→ LAVORO RICHIESTO
Riprendi l'articolo sull'eco-tassa per le auto inquinanti e proseguilo a partire dall'ultima frase riportata.

→ TESTO ESTRATTO
Tassa sull'auto già nel caos: prima lo stop, poi lo scontro

Salvini: via l'imposta. Di Maio lo smentisce: è soltanto un disincentivo. E il Movimento insiste: «È nel contratto»

L'unico dato certo sulla cosiddetta «eco-tassa» (la penalizzazione fino a 3mila euro per i modelli inquinanti) è che, durante il veloce ritorno della manovra in commissione Bilancio, le stime di gettito sono state riviste al rialzo. Dai 300 milioni per ciascuno degli anni del triennio 2019-2021 si è passati a 323,82 milioni nel 2020 e 313,5 milioni nel 2021.

Ecco perché, prima di entrare nel merito del dibattito tra i due alleati di governo, è necessario approfondire quali potrebbero essere le potenziali ricadute per filiera automotive e automobilisti. Innanzitutto, secondo una stima di Mediobanca Securities, «la maggior parte dei modelli Fca venduti in Italia sarebbe impattata da questa norma con un aumento dei prezzi che può variare in media tra il 2 e il 6%». Considerato che il piatto forte del gruppo automobilistico in Italia sono soprattutto le utilitarie (la Panda è ancora prodotta a Pomigliano nel collegio di Di Maio, tra l'altro), non si tratta di un buon viatico per il mantenimento dei livelli occupazionali. Il presidente del Centro studi Promotor, Gian Primo Quagliano, prevede un calo aggiuntivo nel 2019 di almeno 100mila immatricolazioni. Molto pessimista l'Ufficio studi della Cgia di Mestre. «Incentivando l'elettrico a scapito delle auto alimentate a benzina o diesel, molti meccanici auto, ad esempio, rischierebbero di veder crollare il proprio fatturato, visto che le auto elettriche presentano pochissime parti mobili», ha dichiarato il responsabile delle analisi, Paolo Zabeo, aggiungendo che «nel giro di un paio di anni sarebbero almeno 50mila addetti tra elettrauto e meccanici che sarebbero costretti a trovarsi un altro lavoro». Infine un dettaglio: l'emendamento, così com'è stato scritto, sarebbe applicabile anche alle auto già immatricolate.

→ VOCI ELENCATE
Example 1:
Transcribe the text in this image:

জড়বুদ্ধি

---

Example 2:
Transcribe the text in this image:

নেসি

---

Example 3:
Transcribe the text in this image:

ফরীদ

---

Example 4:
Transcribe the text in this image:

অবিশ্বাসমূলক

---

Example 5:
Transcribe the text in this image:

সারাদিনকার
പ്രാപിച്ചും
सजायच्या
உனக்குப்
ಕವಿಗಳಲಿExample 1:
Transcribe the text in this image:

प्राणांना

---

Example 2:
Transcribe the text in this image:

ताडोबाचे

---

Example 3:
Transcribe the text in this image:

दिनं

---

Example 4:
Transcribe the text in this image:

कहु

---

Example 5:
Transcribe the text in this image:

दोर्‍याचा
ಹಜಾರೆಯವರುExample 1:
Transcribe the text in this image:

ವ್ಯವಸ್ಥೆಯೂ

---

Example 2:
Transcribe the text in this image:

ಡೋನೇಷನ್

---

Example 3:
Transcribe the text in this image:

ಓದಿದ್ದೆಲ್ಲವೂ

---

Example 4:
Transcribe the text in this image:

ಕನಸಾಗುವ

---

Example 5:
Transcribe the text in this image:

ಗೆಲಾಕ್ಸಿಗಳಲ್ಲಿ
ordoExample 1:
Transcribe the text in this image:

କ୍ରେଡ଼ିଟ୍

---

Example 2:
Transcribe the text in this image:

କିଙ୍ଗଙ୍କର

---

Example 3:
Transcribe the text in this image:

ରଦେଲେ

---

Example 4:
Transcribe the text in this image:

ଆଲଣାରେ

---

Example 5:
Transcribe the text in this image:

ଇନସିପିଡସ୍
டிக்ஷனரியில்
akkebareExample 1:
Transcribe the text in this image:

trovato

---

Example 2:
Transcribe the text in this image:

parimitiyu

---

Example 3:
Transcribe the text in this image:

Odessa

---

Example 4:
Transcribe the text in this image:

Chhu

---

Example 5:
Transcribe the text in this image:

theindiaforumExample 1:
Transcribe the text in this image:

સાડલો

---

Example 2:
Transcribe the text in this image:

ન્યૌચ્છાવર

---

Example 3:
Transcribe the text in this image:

→ RISULTATO DELL'ESERCIZIO
Da quest'ultimo particolare bisogna partire per cercare di capire qualcosa dalle dichiarazioni che ieri si sono rincorse per tutto il giorno. «Non esiste nessuna nuova tassa per auto già in circolazione: chi ha un Euro3 o qualsiasi altra macchina non pagherà un centesimo in più», ha assicurato il ministro dello Sviluppo, Luigi Di Maio, dopo che il suo alter ego Matteo Salvini aveva affermato di essere «contrario a qualsiasi nuova tassa». Come ricorda la Cgia, sul comparto auto gravano ben 70 miliardi di imposte.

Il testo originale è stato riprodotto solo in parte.